[Labeled box records]
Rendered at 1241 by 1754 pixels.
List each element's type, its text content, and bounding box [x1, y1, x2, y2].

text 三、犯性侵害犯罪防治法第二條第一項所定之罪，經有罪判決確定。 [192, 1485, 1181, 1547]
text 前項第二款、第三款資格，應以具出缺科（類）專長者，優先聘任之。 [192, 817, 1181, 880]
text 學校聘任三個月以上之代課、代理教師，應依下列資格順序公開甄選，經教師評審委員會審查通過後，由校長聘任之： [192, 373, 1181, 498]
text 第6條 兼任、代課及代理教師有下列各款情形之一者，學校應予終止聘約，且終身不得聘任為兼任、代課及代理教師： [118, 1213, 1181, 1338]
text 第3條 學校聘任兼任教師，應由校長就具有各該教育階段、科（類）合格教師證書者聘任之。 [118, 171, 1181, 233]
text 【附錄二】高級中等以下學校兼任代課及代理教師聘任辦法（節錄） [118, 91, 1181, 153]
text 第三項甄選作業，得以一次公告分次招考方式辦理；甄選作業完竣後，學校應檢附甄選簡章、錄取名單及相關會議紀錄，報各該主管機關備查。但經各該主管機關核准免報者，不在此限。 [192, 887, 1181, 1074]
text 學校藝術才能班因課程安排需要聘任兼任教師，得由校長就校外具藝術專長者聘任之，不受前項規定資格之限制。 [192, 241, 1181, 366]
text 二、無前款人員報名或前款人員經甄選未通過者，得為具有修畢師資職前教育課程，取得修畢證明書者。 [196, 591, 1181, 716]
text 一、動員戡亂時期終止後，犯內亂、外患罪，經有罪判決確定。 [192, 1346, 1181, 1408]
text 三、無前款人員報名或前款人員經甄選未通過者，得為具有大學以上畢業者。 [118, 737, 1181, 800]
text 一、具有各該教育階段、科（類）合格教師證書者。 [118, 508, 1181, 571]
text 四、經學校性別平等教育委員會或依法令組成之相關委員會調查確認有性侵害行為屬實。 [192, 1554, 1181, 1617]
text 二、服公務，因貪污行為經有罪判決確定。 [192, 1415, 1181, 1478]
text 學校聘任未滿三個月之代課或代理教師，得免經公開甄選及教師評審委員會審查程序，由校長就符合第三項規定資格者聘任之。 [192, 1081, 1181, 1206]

**EXERCISE PROMPT**
Reproduce the records above, switching every occurrence of "校長" to "主任" and leaving everything else unchanged.

**WRITTEN RESPONSE**
Rendered at 1241 by 1754 pixels.
List each element's type, its text content, and bounding box [x1, y1, x2, y2].

text 三、犯性侵害犯罪防治法第二條第一項所定之罪，經有罪判決確定。 [192, 1485, 1181, 1547]
text 前項第二款、第三款資格，應以具出缺科（類）專長者，優先聘任之。 [192, 817, 1181, 880]
text 學校聘任三個月以上之代課、代理教師，應依下列資格順序公開甄選，經教師評審委員會審查通過後，由主任聘任之： [192, 373, 1181, 498]
text 第6條 兼任、代課及代理教師有下列各款情形之一者，學校應予終止聘約，且終身不得聘任為兼任、代課及代理教師： [118, 1213, 1181, 1338]
text 第3條 學校聘任兼任教師，應由主任就具有各該教育階段、科（類）合格教師證書者聘任之。 [118, 171, 1181, 233]
text 【附錄二】高級中等以下學校兼任代課及代理教師聘任辦法（節錄） [118, 91, 1181, 153]
text 第三項甄選作業，得以一次公告分次招考方式辦理；甄選作業完竣後，學校應檢附甄選簡章、錄取名單及相關會議紀錄，報各該主管機關備查。但經各該主管機關核准免報者，不在此限。 [192, 887, 1181, 1074]
text 學校藝術才能班因課程安排需要聘任兼任教師，得由主任就校外具藝術專長者聘任之，不受前項規定資格之限制。 [192, 241, 1181, 366]
text 二、無前款人員報名或前款人員經甄選未通過者，得為具有修畢師資職前教育課程，取得修畢證明書者。 [196, 591, 1181, 716]
text 一、動員戡亂時期終止後，犯內亂、外患罪，經有罪判決確定。 [192, 1346, 1181, 1408]
text 三、無前款人員報名或前款人員經甄選未通過者，得為具有大學以上畢業者。 [118, 737, 1181, 800]
text 一、具有各該教育階段、科（類）合格教師證書者。 [118, 508, 1181, 571]
text 四、經學校性別平等教育委員會或依法令組成之相關委員會調查確認有性侵害行為屬實。 [192, 1554, 1181, 1617]
text 二、服公務，因貪污行為經有罪判決確定。 [192, 1415, 1181, 1478]
text 學校聘任未滿三個月之代課或代理教師，得免經公開甄選及教師評審委員會審查程序，由主任就符合第三項規定資格者聘任之。 [192, 1081, 1181, 1206]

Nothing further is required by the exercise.